Why is George Santos in trouble and who is he?
On a different occasion that same day, Mr. Myers and Mr. Santos worked together in solitude to sort mail in the congressman’s office.
He demanded that I sit next to him on the sofa and called me “buddy,” Mr. Myers wrote. “I started talking about the mail, but the congressman stopped me by putting his hand on my left leg, just above my knee.”
After declining the congressman’s invitation to go to karaoke, Mr. Myers alleged that the congressman then “took his hand and moved it down my leg into my inner-thigh” and “felt” his groin.
Then, according to Mr. Myers, Mr. Santos allegedly informed him that his husband was out for the evening and extended an invitation to visit.

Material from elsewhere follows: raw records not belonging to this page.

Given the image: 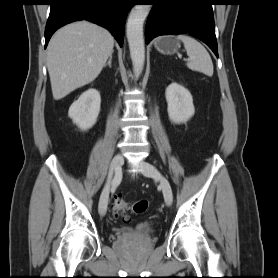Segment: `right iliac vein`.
Segmentation results:
<instances>
[{"label":"right iliac vein","mask_w":278,"mask_h":278,"mask_svg":"<svg viewBox=\"0 0 278 278\" xmlns=\"http://www.w3.org/2000/svg\"><path fill=\"white\" fill-rule=\"evenodd\" d=\"M123 163H124V159H123V156L120 154L116 155L111 162L108 179H107V182L104 186V189H103L100 199H99V213L101 215H105V213L107 211L108 198H109V192H110L113 173L117 169H121Z\"/></svg>","instance_id":"obj_1"}]
</instances>
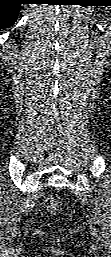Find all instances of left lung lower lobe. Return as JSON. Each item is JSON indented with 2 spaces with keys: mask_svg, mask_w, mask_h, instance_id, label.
I'll list each match as a JSON object with an SVG mask.
<instances>
[{
  "mask_svg": "<svg viewBox=\"0 0 111 257\" xmlns=\"http://www.w3.org/2000/svg\"><path fill=\"white\" fill-rule=\"evenodd\" d=\"M102 2L106 3L105 6H111V0H103Z\"/></svg>",
  "mask_w": 111,
  "mask_h": 257,
  "instance_id": "0a47b994",
  "label": "left lung lower lobe"
}]
</instances>
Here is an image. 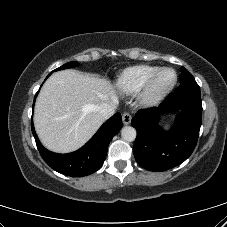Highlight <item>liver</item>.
<instances>
[{
	"mask_svg": "<svg viewBox=\"0 0 227 227\" xmlns=\"http://www.w3.org/2000/svg\"><path fill=\"white\" fill-rule=\"evenodd\" d=\"M101 103L118 105L116 92L106 79L75 70L52 74L35 104L34 124L41 142L61 153L80 148L105 120L97 111Z\"/></svg>",
	"mask_w": 227,
	"mask_h": 227,
	"instance_id": "obj_1",
	"label": "liver"
}]
</instances>
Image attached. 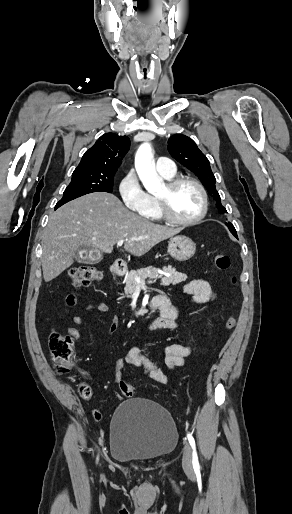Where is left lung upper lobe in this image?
<instances>
[{"mask_svg":"<svg viewBox=\"0 0 292 514\" xmlns=\"http://www.w3.org/2000/svg\"><path fill=\"white\" fill-rule=\"evenodd\" d=\"M168 151L174 159L199 177L209 194H211L216 201V207L219 212L227 213L226 209L221 204L220 196L216 190V179L211 170L209 160L199 150L196 143L185 135L175 134L168 140ZM225 224L237 238L233 224L230 222H226Z\"/></svg>","mask_w":292,"mask_h":514,"instance_id":"obj_1","label":"left lung upper lobe"}]
</instances>
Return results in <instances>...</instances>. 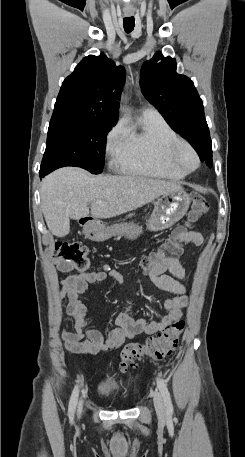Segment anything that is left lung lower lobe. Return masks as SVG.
<instances>
[{
    "instance_id": "0a47b994",
    "label": "left lung lower lobe",
    "mask_w": 245,
    "mask_h": 457,
    "mask_svg": "<svg viewBox=\"0 0 245 457\" xmlns=\"http://www.w3.org/2000/svg\"><path fill=\"white\" fill-rule=\"evenodd\" d=\"M201 161H205L206 164L212 167V144L211 140L204 141L203 144L198 148L197 151Z\"/></svg>"
}]
</instances>
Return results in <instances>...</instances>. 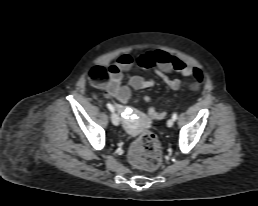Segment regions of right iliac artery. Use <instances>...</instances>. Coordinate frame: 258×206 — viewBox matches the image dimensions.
Returning a JSON list of instances; mask_svg holds the SVG:
<instances>
[{
    "mask_svg": "<svg viewBox=\"0 0 258 206\" xmlns=\"http://www.w3.org/2000/svg\"><path fill=\"white\" fill-rule=\"evenodd\" d=\"M107 108L111 111V112H114V108L113 106L110 104V103H107Z\"/></svg>",
    "mask_w": 258,
    "mask_h": 206,
    "instance_id": "82829eb1",
    "label": "right iliac artery"
}]
</instances>
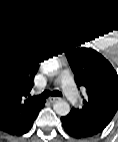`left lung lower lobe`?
Instances as JSON below:
<instances>
[{
	"mask_svg": "<svg viewBox=\"0 0 118 142\" xmlns=\"http://www.w3.org/2000/svg\"><path fill=\"white\" fill-rule=\"evenodd\" d=\"M61 121L65 130L70 135L78 138L88 137L98 133L92 130L85 122L77 118L72 113L68 114L65 117H62Z\"/></svg>",
	"mask_w": 118,
	"mask_h": 142,
	"instance_id": "0a47b994",
	"label": "left lung lower lobe"
}]
</instances>
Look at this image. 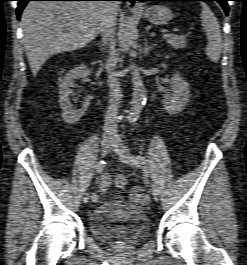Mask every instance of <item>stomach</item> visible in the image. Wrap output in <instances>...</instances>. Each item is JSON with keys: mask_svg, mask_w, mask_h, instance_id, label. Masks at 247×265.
<instances>
[{"mask_svg": "<svg viewBox=\"0 0 247 265\" xmlns=\"http://www.w3.org/2000/svg\"><path fill=\"white\" fill-rule=\"evenodd\" d=\"M137 13L155 25H164L173 17V13L170 8L164 5H152L145 9V11Z\"/></svg>", "mask_w": 247, "mask_h": 265, "instance_id": "1", "label": "stomach"}]
</instances>
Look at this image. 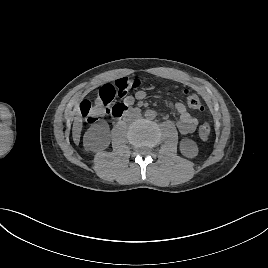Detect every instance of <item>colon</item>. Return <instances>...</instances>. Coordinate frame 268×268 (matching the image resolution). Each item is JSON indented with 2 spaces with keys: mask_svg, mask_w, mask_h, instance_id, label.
<instances>
[{
  "mask_svg": "<svg viewBox=\"0 0 268 268\" xmlns=\"http://www.w3.org/2000/svg\"><path fill=\"white\" fill-rule=\"evenodd\" d=\"M140 84L141 80L136 76L124 77L114 83L104 84L92 100L82 102L80 107L82 116L90 123L97 121L111 111V104L117 97H124L130 90L137 88ZM184 94L190 108L198 111L204 110V106L197 95L190 93L187 89L184 90ZM210 134V125L208 123L202 124L198 131L200 139L206 141Z\"/></svg>",
  "mask_w": 268,
  "mask_h": 268,
  "instance_id": "1",
  "label": "colon"
}]
</instances>
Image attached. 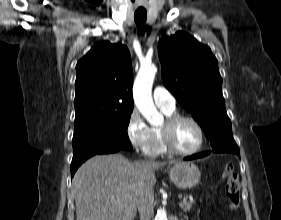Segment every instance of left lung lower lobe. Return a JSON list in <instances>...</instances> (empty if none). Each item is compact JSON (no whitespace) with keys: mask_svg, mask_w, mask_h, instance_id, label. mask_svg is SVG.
Masks as SVG:
<instances>
[{"mask_svg":"<svg viewBox=\"0 0 281 220\" xmlns=\"http://www.w3.org/2000/svg\"><path fill=\"white\" fill-rule=\"evenodd\" d=\"M212 152H214V151H212ZM209 153L210 152H203V153H200V154H196V155L185 158V160H192V159H196V158H201V157H204V156L208 155ZM214 153H218V152H214ZM232 153H234V154H236L240 157L239 148L235 149Z\"/></svg>","mask_w":281,"mask_h":220,"instance_id":"obj_1","label":"left lung lower lobe"}]
</instances>
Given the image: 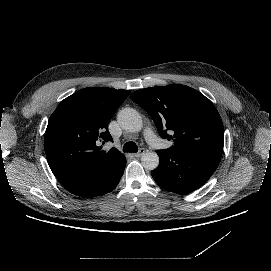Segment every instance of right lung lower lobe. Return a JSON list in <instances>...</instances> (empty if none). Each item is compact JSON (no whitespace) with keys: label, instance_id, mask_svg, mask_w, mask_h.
I'll return each instance as SVG.
<instances>
[{"label":"right lung lower lobe","instance_id":"right-lung-lower-lobe-1","mask_svg":"<svg viewBox=\"0 0 271 271\" xmlns=\"http://www.w3.org/2000/svg\"><path fill=\"white\" fill-rule=\"evenodd\" d=\"M124 168H125V165L107 184L100 186V188L94 191H89V192H79V193H76L75 195L79 197H83V198H92V197L104 195L112 191L119 183L123 175Z\"/></svg>","mask_w":271,"mask_h":271}]
</instances>
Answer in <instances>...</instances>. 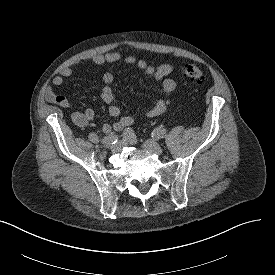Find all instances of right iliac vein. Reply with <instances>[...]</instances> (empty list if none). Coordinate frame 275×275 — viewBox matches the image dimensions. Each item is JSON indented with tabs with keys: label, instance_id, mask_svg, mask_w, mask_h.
Segmentation results:
<instances>
[{
	"label": "right iliac vein",
	"instance_id": "1",
	"mask_svg": "<svg viewBox=\"0 0 275 275\" xmlns=\"http://www.w3.org/2000/svg\"><path fill=\"white\" fill-rule=\"evenodd\" d=\"M124 145H125V141L122 140L116 143L115 145H112L110 148L113 153H116V152H120L121 149L124 147Z\"/></svg>",
	"mask_w": 275,
	"mask_h": 275
}]
</instances>
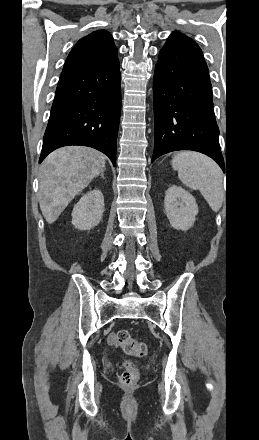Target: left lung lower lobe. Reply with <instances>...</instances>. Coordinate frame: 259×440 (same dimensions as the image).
I'll use <instances>...</instances> for the list:
<instances>
[{
    "label": "left lung lower lobe",
    "mask_w": 259,
    "mask_h": 440,
    "mask_svg": "<svg viewBox=\"0 0 259 440\" xmlns=\"http://www.w3.org/2000/svg\"><path fill=\"white\" fill-rule=\"evenodd\" d=\"M153 97L152 162L172 151L193 150L211 157L225 171L208 67L191 38L171 34L167 39L155 66Z\"/></svg>",
    "instance_id": "left-lung-lower-lobe-1"
}]
</instances>
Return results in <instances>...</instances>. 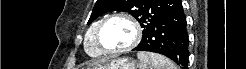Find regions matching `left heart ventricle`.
I'll list each match as a JSON object with an SVG mask.
<instances>
[{
  "label": "left heart ventricle",
  "instance_id": "left-heart-ventricle-1",
  "mask_svg": "<svg viewBox=\"0 0 246 69\" xmlns=\"http://www.w3.org/2000/svg\"><path fill=\"white\" fill-rule=\"evenodd\" d=\"M103 45L111 49L127 46L134 38V31L129 22L123 19H113L108 22L100 34Z\"/></svg>",
  "mask_w": 246,
  "mask_h": 69
}]
</instances>
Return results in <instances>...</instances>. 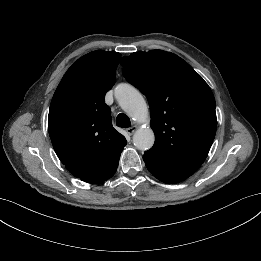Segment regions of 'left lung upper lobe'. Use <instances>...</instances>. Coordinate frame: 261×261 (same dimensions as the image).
I'll return each instance as SVG.
<instances>
[{
  "instance_id": "left-lung-upper-lobe-1",
  "label": "left lung upper lobe",
  "mask_w": 261,
  "mask_h": 261,
  "mask_svg": "<svg viewBox=\"0 0 261 261\" xmlns=\"http://www.w3.org/2000/svg\"><path fill=\"white\" fill-rule=\"evenodd\" d=\"M124 77L147 97L153 147L146 151L177 165L200 167L217 128L215 98L194 69L177 55L135 52L121 60Z\"/></svg>"
}]
</instances>
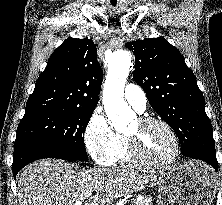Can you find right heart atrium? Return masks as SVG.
Returning <instances> with one entry per match:
<instances>
[{
  "label": "right heart atrium",
  "instance_id": "obj_1",
  "mask_svg": "<svg viewBox=\"0 0 222 205\" xmlns=\"http://www.w3.org/2000/svg\"><path fill=\"white\" fill-rule=\"evenodd\" d=\"M84 140L94 161L109 165L119 148L121 135L111 127L104 113L96 110L85 127Z\"/></svg>",
  "mask_w": 222,
  "mask_h": 205
}]
</instances>
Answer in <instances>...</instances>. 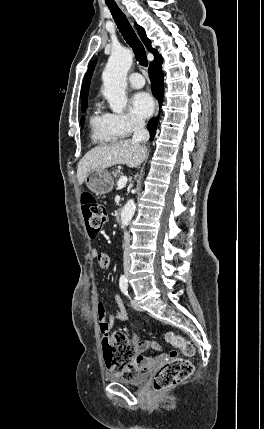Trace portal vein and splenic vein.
<instances>
[{
    "label": "portal vein and splenic vein",
    "mask_w": 264,
    "mask_h": 429,
    "mask_svg": "<svg viewBox=\"0 0 264 429\" xmlns=\"http://www.w3.org/2000/svg\"><path fill=\"white\" fill-rule=\"evenodd\" d=\"M127 176H121L120 178H119V180H118V182H117V186L119 187V188H123L125 185H126V183H127Z\"/></svg>",
    "instance_id": "18ae733b"
}]
</instances>
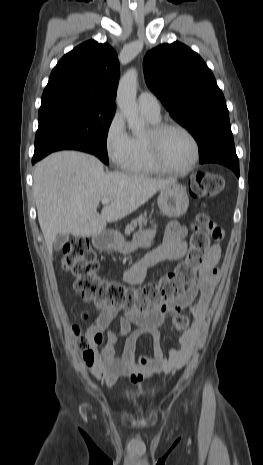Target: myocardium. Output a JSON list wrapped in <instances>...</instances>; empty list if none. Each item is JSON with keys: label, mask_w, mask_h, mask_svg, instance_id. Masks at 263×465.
<instances>
[{"label": "myocardium", "mask_w": 263, "mask_h": 465, "mask_svg": "<svg viewBox=\"0 0 263 465\" xmlns=\"http://www.w3.org/2000/svg\"><path fill=\"white\" fill-rule=\"evenodd\" d=\"M171 129L180 130L185 133L191 140L194 147V156L190 164L184 168H177L169 165L162 154V137ZM145 139L151 158L155 165L164 172L174 174H184L192 171L197 165L200 158V145L195 135L184 125L176 122H159L153 125L145 134Z\"/></svg>", "instance_id": "1"}]
</instances>
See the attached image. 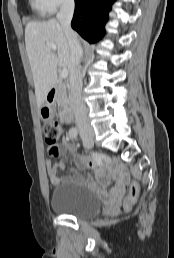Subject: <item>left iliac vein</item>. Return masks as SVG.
<instances>
[{"mask_svg":"<svg viewBox=\"0 0 174 258\" xmlns=\"http://www.w3.org/2000/svg\"><path fill=\"white\" fill-rule=\"evenodd\" d=\"M83 145L87 149H91L94 145L93 139L89 137H83Z\"/></svg>","mask_w":174,"mask_h":258,"instance_id":"left-iliac-vein-1","label":"left iliac vein"}]
</instances>
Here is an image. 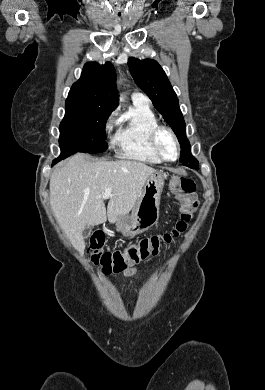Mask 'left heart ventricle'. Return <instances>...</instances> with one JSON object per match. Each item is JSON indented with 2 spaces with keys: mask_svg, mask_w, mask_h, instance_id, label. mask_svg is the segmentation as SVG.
<instances>
[{
  "mask_svg": "<svg viewBox=\"0 0 265 390\" xmlns=\"http://www.w3.org/2000/svg\"><path fill=\"white\" fill-rule=\"evenodd\" d=\"M159 147L167 158L173 159L175 157L176 155L175 143L168 133L163 132L160 134Z\"/></svg>",
  "mask_w": 265,
  "mask_h": 390,
  "instance_id": "b2bd125f",
  "label": "left heart ventricle"
}]
</instances>
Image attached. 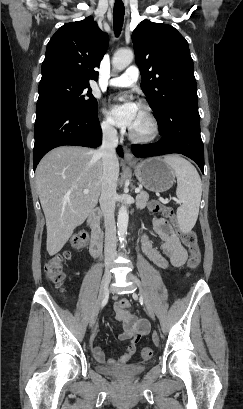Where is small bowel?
Masks as SVG:
<instances>
[{"label":"small bowel","instance_id":"small-bowel-1","mask_svg":"<svg viewBox=\"0 0 243 409\" xmlns=\"http://www.w3.org/2000/svg\"><path fill=\"white\" fill-rule=\"evenodd\" d=\"M154 229L161 240L160 250L155 248L150 240L144 236L142 238V246L148 258L157 267L162 269H166L170 265L175 267L183 265L187 252L185 247L180 243L170 223L164 218H155ZM130 308L131 304L127 299H115V316L116 319L122 323L123 328L118 336V340L130 341L124 354L116 359L106 358L101 348L94 344L97 334V332H95L90 338V348L93 357L97 361L125 364L135 354L139 339L148 332L149 327L145 320L135 317L129 311Z\"/></svg>","mask_w":243,"mask_h":409}]
</instances>
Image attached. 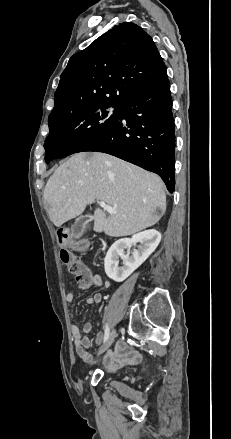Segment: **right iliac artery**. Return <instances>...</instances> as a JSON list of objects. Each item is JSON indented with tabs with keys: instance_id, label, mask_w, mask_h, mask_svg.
Returning a JSON list of instances; mask_svg holds the SVG:
<instances>
[{
	"instance_id": "right-iliac-artery-1",
	"label": "right iliac artery",
	"mask_w": 231,
	"mask_h": 439,
	"mask_svg": "<svg viewBox=\"0 0 231 439\" xmlns=\"http://www.w3.org/2000/svg\"><path fill=\"white\" fill-rule=\"evenodd\" d=\"M109 334H110V330H109L108 325H106L105 333H104V342H106V340L108 339Z\"/></svg>"
}]
</instances>
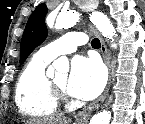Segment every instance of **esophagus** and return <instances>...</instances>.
<instances>
[{
	"mask_svg": "<svg viewBox=\"0 0 145 124\" xmlns=\"http://www.w3.org/2000/svg\"><path fill=\"white\" fill-rule=\"evenodd\" d=\"M90 29L100 40V43H101L100 52H101V55L103 57L105 64L108 67L109 77H108L107 86H106L103 94L93 104L89 105L86 109H84L83 111H80L76 115V121L78 124L87 123L88 120L90 119L92 111L98 109L99 106L104 102V100L107 98V96L109 94L111 81H112V68H111V63H110V56H109L105 41L102 38V36L100 35V33L96 30V28H94V26L90 25Z\"/></svg>",
	"mask_w": 145,
	"mask_h": 124,
	"instance_id": "esophagus-1",
	"label": "esophagus"
}]
</instances>
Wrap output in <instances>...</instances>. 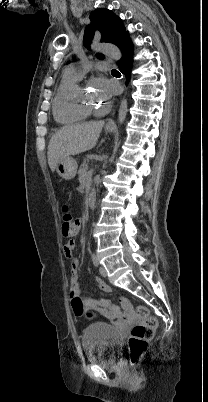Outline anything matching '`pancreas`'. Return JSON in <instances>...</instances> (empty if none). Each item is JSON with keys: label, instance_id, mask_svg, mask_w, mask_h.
Wrapping results in <instances>:
<instances>
[{"label": "pancreas", "instance_id": "pancreas-1", "mask_svg": "<svg viewBox=\"0 0 208 402\" xmlns=\"http://www.w3.org/2000/svg\"><path fill=\"white\" fill-rule=\"evenodd\" d=\"M91 158H92V156H87V158H85L84 162H82V164H81L80 170H85V168H88L87 162H89V160H91Z\"/></svg>", "mask_w": 208, "mask_h": 402}]
</instances>
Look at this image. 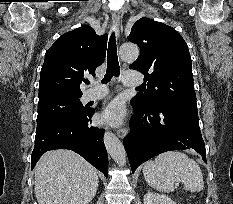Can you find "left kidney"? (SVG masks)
<instances>
[{"instance_id":"1","label":"left kidney","mask_w":233,"mask_h":204,"mask_svg":"<svg viewBox=\"0 0 233 204\" xmlns=\"http://www.w3.org/2000/svg\"><path fill=\"white\" fill-rule=\"evenodd\" d=\"M144 204H177L166 195L148 192L144 195Z\"/></svg>"}]
</instances>
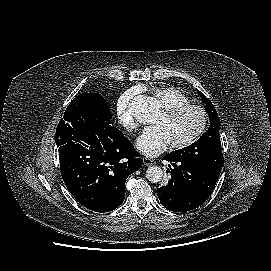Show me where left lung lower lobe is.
<instances>
[{
	"label": "left lung lower lobe",
	"instance_id": "obj_1",
	"mask_svg": "<svg viewBox=\"0 0 271 271\" xmlns=\"http://www.w3.org/2000/svg\"><path fill=\"white\" fill-rule=\"evenodd\" d=\"M171 163L168 183L157 189L161 204L174 212H186L203 204L216 185L217 175L203 167L179 160L171 153L163 157ZM172 166V167H171Z\"/></svg>",
	"mask_w": 271,
	"mask_h": 271
}]
</instances>
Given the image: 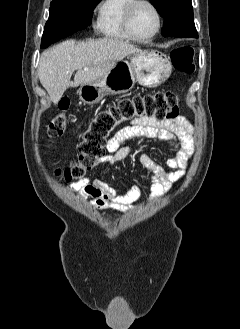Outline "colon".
<instances>
[{
	"instance_id": "colon-1",
	"label": "colon",
	"mask_w": 240,
	"mask_h": 329,
	"mask_svg": "<svg viewBox=\"0 0 240 329\" xmlns=\"http://www.w3.org/2000/svg\"><path fill=\"white\" fill-rule=\"evenodd\" d=\"M173 68L182 73H192L195 69V57L192 47L175 48L170 54ZM179 95L173 91L135 95L121 100L115 105L100 111L84 131L77 148V159L70 166L58 170L57 175L66 182L78 180L95 167L103 156L107 138L120 124L133 122L141 118L171 120L179 115ZM69 100L59 103L60 114L49 124L48 135L51 139L60 137L67 125L65 112Z\"/></svg>"
}]
</instances>
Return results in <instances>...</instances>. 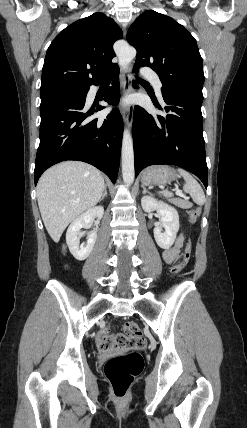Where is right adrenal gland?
I'll use <instances>...</instances> for the list:
<instances>
[{
    "label": "right adrenal gland",
    "instance_id": "2a0ac1e0",
    "mask_svg": "<svg viewBox=\"0 0 247 428\" xmlns=\"http://www.w3.org/2000/svg\"><path fill=\"white\" fill-rule=\"evenodd\" d=\"M107 196V185H104V193L102 194V197L100 198V201H102Z\"/></svg>",
    "mask_w": 247,
    "mask_h": 428
}]
</instances>
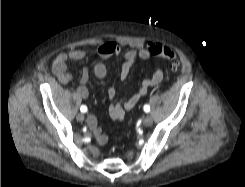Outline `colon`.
I'll use <instances>...</instances> for the list:
<instances>
[{
  "instance_id": "5ec220e1",
  "label": "colon",
  "mask_w": 245,
  "mask_h": 187,
  "mask_svg": "<svg viewBox=\"0 0 245 187\" xmlns=\"http://www.w3.org/2000/svg\"><path fill=\"white\" fill-rule=\"evenodd\" d=\"M149 51L153 56L162 58L166 61H168L171 65L172 70H176L179 62L177 59V55L174 52V50H172L171 48H169L168 46L165 45H151L149 47Z\"/></svg>"
}]
</instances>
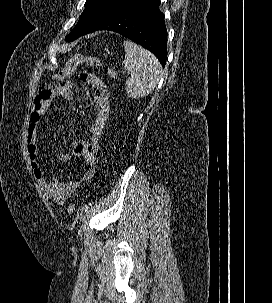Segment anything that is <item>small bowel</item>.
<instances>
[{
  "instance_id": "c3829d8e",
  "label": "small bowel",
  "mask_w": 272,
  "mask_h": 303,
  "mask_svg": "<svg viewBox=\"0 0 272 303\" xmlns=\"http://www.w3.org/2000/svg\"><path fill=\"white\" fill-rule=\"evenodd\" d=\"M80 80L90 84L93 88V105L95 113L91 119L89 130L85 138L70 142L73 154L60 151L57 158L61 161H70L74 156L79 157L85 163V170L80 178L62 181L46 179L45 171L41 166L39 157V125L42 116L51 106L55 97L71 100L74 97V83L62 81L56 85H46L40 88L34 99V104L29 117L27 129V152L34 177L41 186L47 198L57 205H63L71 194L91 180L98 168L97 152L99 140L103 133L110 112L109 92L106 83L96 74L82 72Z\"/></svg>"
}]
</instances>
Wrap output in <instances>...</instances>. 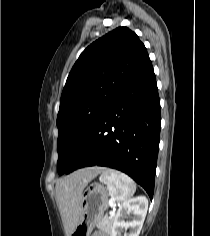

I hurriedly yanked the mail off the table, moved the congressman’s hand away, and we started talking about constituent contact, Mr. Myers wrote.
According to Mr. Myers, he was working as a “volunteer” at the time of the event because he was waiting for the payroll department to finish his new hire papers. He claimed to have discovered afterwards that this violated House regulations.
Mr. Myers claims that on Monday, January 30, he was brought into Mr. Santos’ office and questioned about his background as a journalist, topics that, according to Mr. Myers, had already been covered before obtaining a job offer.
He was accused of wiretapping last year while working as a journalist in Ohio after disseminating audio of court testimony provided by a source inside the courthouse. The Committee to Protect Journalists has criticized the accusations.
According to Mr. Myers, the case was automatically dismissed under Ohio’s criminal rules of process after no indictment was brought within 60 days after he entered a not guilty plea, according to CBS, the BBC’s US partner.
According to Mr. Myers, his job offer in Mr. Santos’ office was withdrawn on February 1.
Last week, Mr. Santos told Semafor that he anticipated that tapes of the two men’s conversations will be published on a progressive news website because “he’s betrayed the trust that we had in him.” Parts of a chat between the two were published by Talking Points Memo on Friday.
According to Mr. Myers, the House Ethics Committee has not responded to his letter, and the Capitol Police informed him that a report would be available on Monday, according to CBS.
The police and the Ethics Committee, respectively, will, hopefully, appropriately address these issues in due course, according to Mr. Myers.